I have a dataset that fits into RAM, but causes an out of memory error when I run certain methods, such as df.unique()
. My laptop has 16GB of RAM. I am running WSL with 14GB of RAM. I am using Polars version 0.18.4. Running df.estimated_size()
says that my dataset is around 6GBs when I read it in. The schema of my data is
index: Int64
first_name: Utf8
last_name: Utf8
race: Utf8
pct_1: Float64
pct_2: Float64
pct_3: Float64
pct_4: Float64
size = pl.read_parquet("data.parquet").estimated_size()
df = pl.scan_parquet("data.parquet") # use LazyFrames
However, I am unable to perform tasks such as .unique()
, .drop_nulls()
, and so on without getting SIGKILLed. I am using LazyFrames.
For example,
df = df.drop_nulls().collect(streaming=True)
results in an out of memory error. I am able to sidestep this by writing a custom function.
def iterative_drop_nulls(expr: pl.Expr, subset: list[str]) -> pl.LazyFrame:
for col in subset:
expr = expr.filter(~pl.col(col).is_null())
return expr
df = df.pipe(iterative_drop_nulls, ["col1", "col2"]).collect()
I am quite curious why the latter works but not the former, given that the largest version of the dataset (when I read it in initially) fits into RAM.
Unfortunately, I am unable to think of a similar trick to do the same thing as .unique()
. Is there something I can do to make .unique()
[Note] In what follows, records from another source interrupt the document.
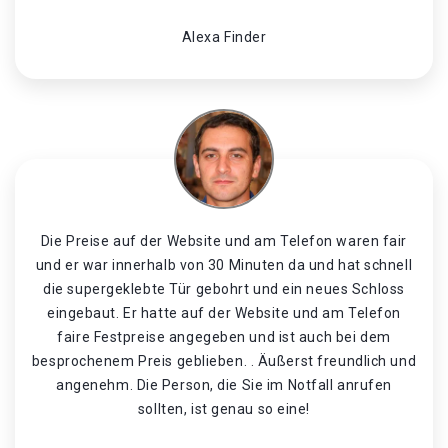
Alexa Finder
Die Preise auf der Website und am Telefon waren fair
und er war innerhalb von 30 Minuten da und hat schnell
die supergeklebte Tür gebohrt und ein neues Schloss
eingebaut. Er hatte auf der Website und am Telefon
faire Festpreise angegeben und ist auch bei dem
besprochenem Preis geblieben. . Äußerst freundlich und
angenehm. Die Person, die Sie im Notfall anrufen
sollten, ist genau so eine!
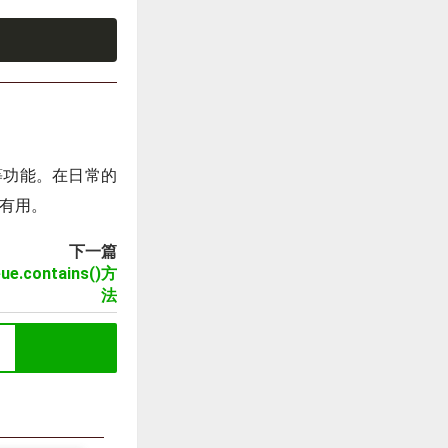
等功能。在日常的
有用。
下一篇
ue.contains()方
法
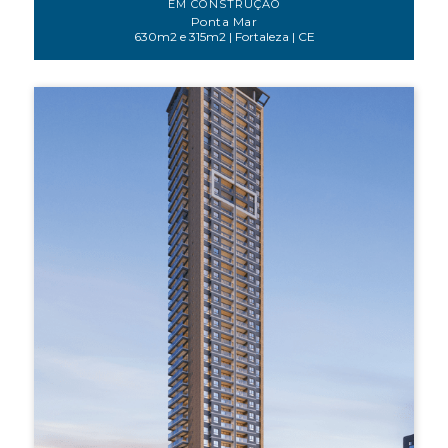
EM CONSTRUÇÃO
Ponta Mar
630m2 e 315m2 | Fortaleza | CE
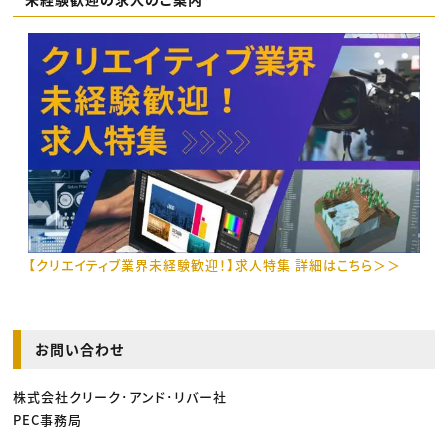
【クリエイティブ業界未経験歓迎！】求人特集 詳細はこちら＞＞
お問い合わせ
株式会社クリーク･アンド･リバー社
PEC事務局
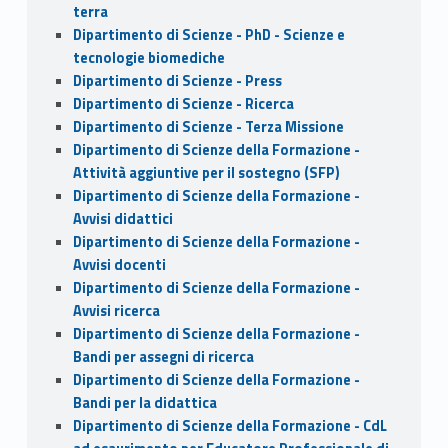
terra
Dipartimento di Scienze - PhD - Scienze e
tecnologie biomediche
Dipartimento di Scienze - Press
Dipartimento di Scienze - Ricerca
Dipartimento di Scienze - Terza Missione
Dipartimento di Scienze della Formazione -
Attività aggiuntive per il sostegno (SFP)
Dipartimento di Scienze della Formazione -
Avvisi didattici
Dipartimento di Scienze della Formazione -
Avvisi docenti
Dipartimento di Scienze della Formazione -
Avvisi ricerca
Dipartimento di Scienze della Formazione -
Bandi per assegni di ricerca
Dipartimento di Scienze della Formazione -
Bandi per la didattica
Dipartimento di Scienze della Formazione - CdL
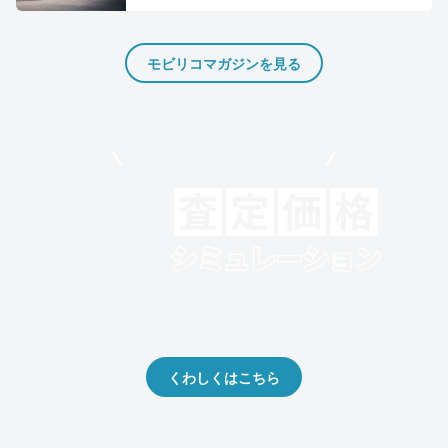
モビリコマガジンを見る
モビリコでクルマを売りたい方
クルマの将来的な価値を予測！
出品や下取りの際の参考に。
くわしくはこちら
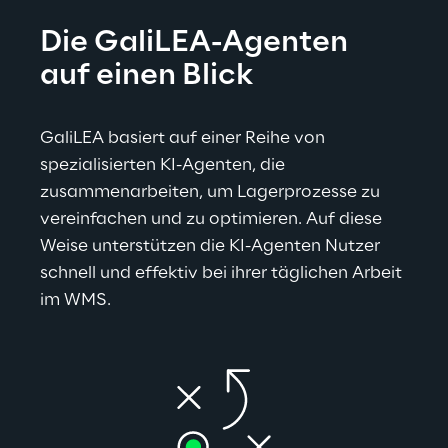
Die GaliLEA-Agenten
auf einen Blick
GaliLEA basiert auf einer Reihe von 
spezialisierten KI-Agenten, die 
zusammenarbeiten, um Lagerprozesse zu 
vereinfachen und zu optimieren. Auf diese 
Weise unterstützen die KI-Agenten Nutzer 
schnell und effektiv bei ihrer täglichen Arbeit 
im WMS.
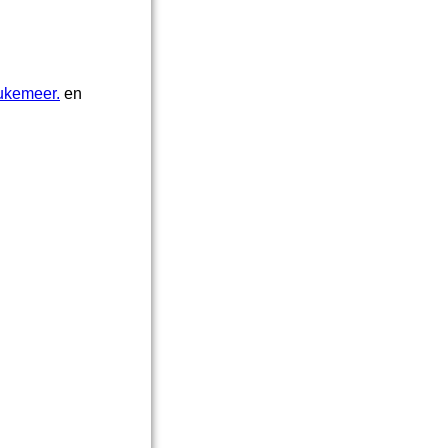
ukemeer.
en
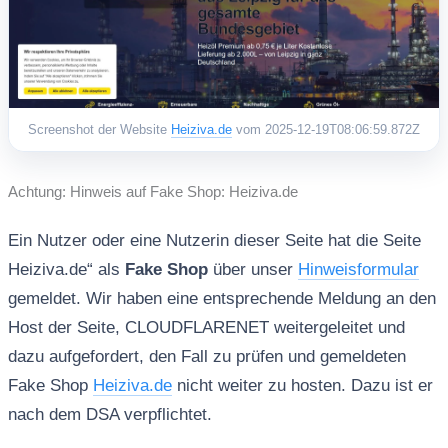
Screenshot der Website
Heiziva.de
vom 2025-12-19T08:06:59.872Z
Achtung: Hinweis auf Fake Shop: Heiziva.de
Ein Nutzer oder eine Nutzerin dieser Seite hat die Seite
Heiziva.de“ als
Fake Shop
über unser
Hinweisformular
gemeldet. Wir haben eine entsprechende Meldung an den
Host der Seite, CLOUDFLARENET weitergeleitet und
dazu aufgefordert, den Fall zu prüfen und gemeldeten
Fake Shop
Heiziva.de
nicht weiter zu hosten. Dazu ist er
nach dem DSA verpflichtet.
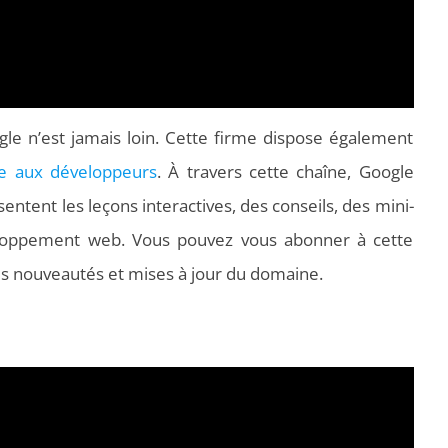
ogle n’est jamais loin. Cette firme dispose également
ée aux développeurs
. À travers cette chaîne, Google
ntent les leçons interactives, des conseils, des mini-
veloppement web. Vous pouvez vous abonner à cette
es nouveautés et mises à jour du domaine.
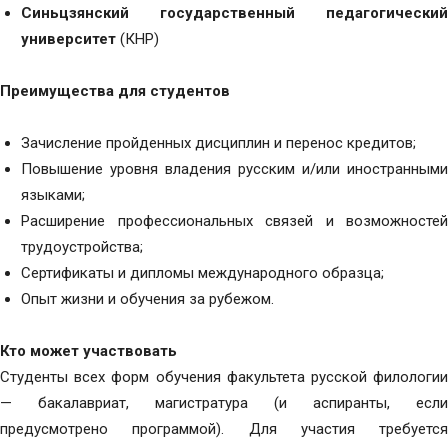
Синьцзянский государственный педагогический
университет
(КНР)
Преимущества для студентов
Зачисление пройденных дисциплин и перенос кредитов;
Повышение уровня владения русским и/или иностранными
языками;
Расширение профессиональных связей и возможностей
трудоустройства;
Сертификаты и дипломы международного образца;
Опыт жизни и обучения за рубежом.
Кто может участвовать
Студенты всех форм обучения факультета русской филологии
— бакалавриат, магистратура (и аспиранты, если
предусмотрено программой). Для участия требуется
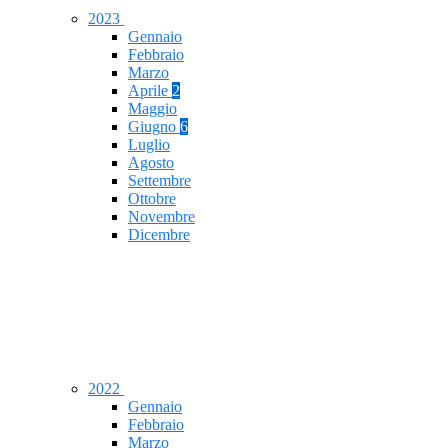
2023
Gennaio
Febbraio
Marzo
Aprile
2
Maggio
Giugno
6
Luglio
Agosto
Settembre
Ottobre
Novembre
Dicembre
2022
Gennaio
Febbraio
Marzo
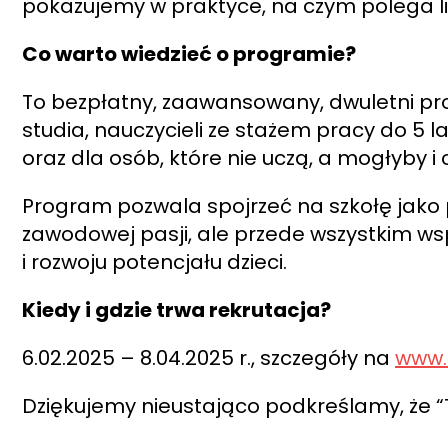
pokazujemy w praktyce, na czym polega l
Co warto wiedzieć o programie?
To bezpłatny, zaawansowany, dwuletni pr
studia, nauczycieli ze stażem pracy do 5
oraz dla osób, które nie uczą, a mogłyby i
Program pozwala
spojrzeć na szkołę jako 
zawodowej pasji, ale przede wszystkim
wsp
i rozwoju potencjału dzieci.
Kiedy i gdzie trwa rekrutacja?
6.02.2025 – 8.04.2025 r., szczegóły na
www.
Dziękujemy nieustająco podkreślamy, że “T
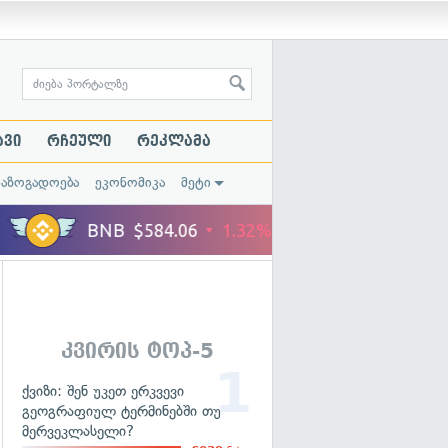
ავი
რჩეული
რეკლამა
საზოგადოება
ეკონომიკა
მეტი
კვირის ტოპ-5
ქვიზი: შენ უკეთ ერკვევი
გეოგრაფიულ ტერმინებში თუ
მერვეკლასელი?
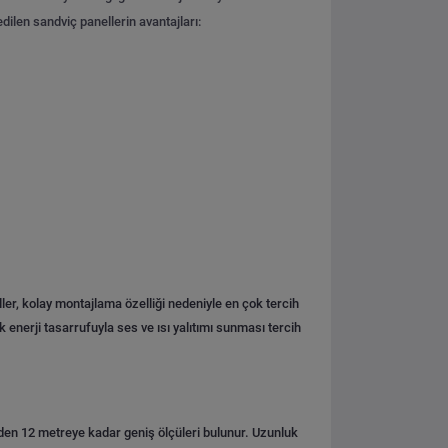
dilen sandviç panellerin avantajları:
er, kolay montajlama özelliği nedeniyle en çok tercih
k enerji tasarrufuyla ses ve ısı yalıtımı sunması tercih
den 12 metreye kadar geniş ölçüleri bulunur. Uzunluk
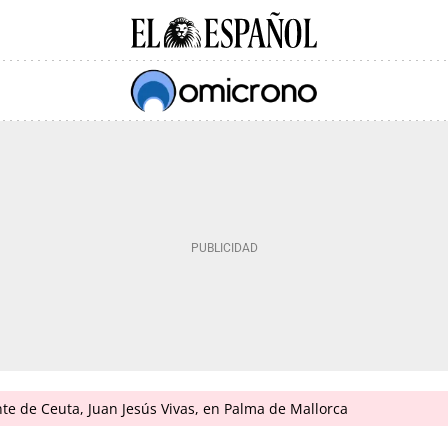
ente de Ceuta, Juan Jesús Vivas, en Palma de Mallorca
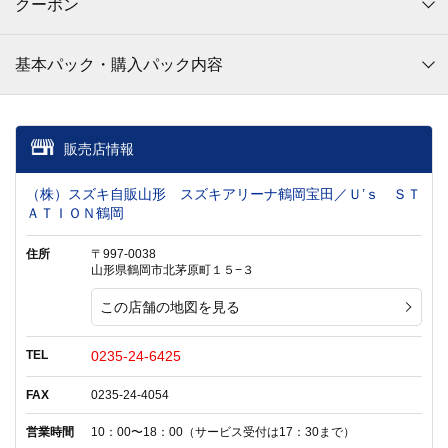
クーポン
基本パック・購入パック内容
販売店情報
（株）スズキ自販山形 スズキアリーナ鶴岡宝田／Ｕ’ｓ ＳＴ
ＡＴＩＯＮ鶴岡
住所
〒997-0038
山形県鶴岡市北茅原町１５−３
この店舗の地図を見る
TEL
0235-24-6425
FAX
0235-24-4054
営業時間
10：00〜18：00（サービス受付は17：30まで）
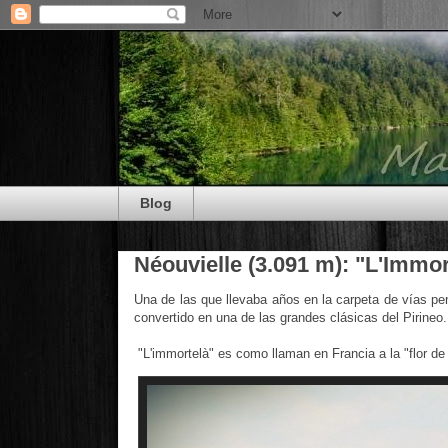
Blog
Néouvielle (3.091 m): "L'Immor
Una de las que llevaba años en la carpeta de vías pe
convertido en una de las grandes clásicas del Pirine
"L'immortelà" es como llaman en Francia a la "flor de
take less memory? I have tried:
df = df.lazy().unique(cols).collect(streaming=True)
and
def unique(df: pl.DataFrame, subset: list[str], n_rows: int = 100_000) -> pl.DataFrame:
parts = []
for slice in df.iter_slices(n_rows=n_rows):
parts.append(df.unique(slice, subset=subset))
return pl.concat(parts)
Edit:
I would love a better answer, but for now I am using
df = pl.from_pandas(
df.collect()
.to_pandas()
.drop_duplicates(subset=["col1", "col2"])
)
In general I have found Polars to be more memory efficient than Pandas, but maybe this is an area Polars could improve? Curiously, if I use
df = pl.from_pandas(
df.collect()
.to_pandas(use_pyarrow_extension_array=True)
.drop_duplicates(subset=["col1", "col2"])
)
I get the same memory error, so maybe this is a Pyarrow thing.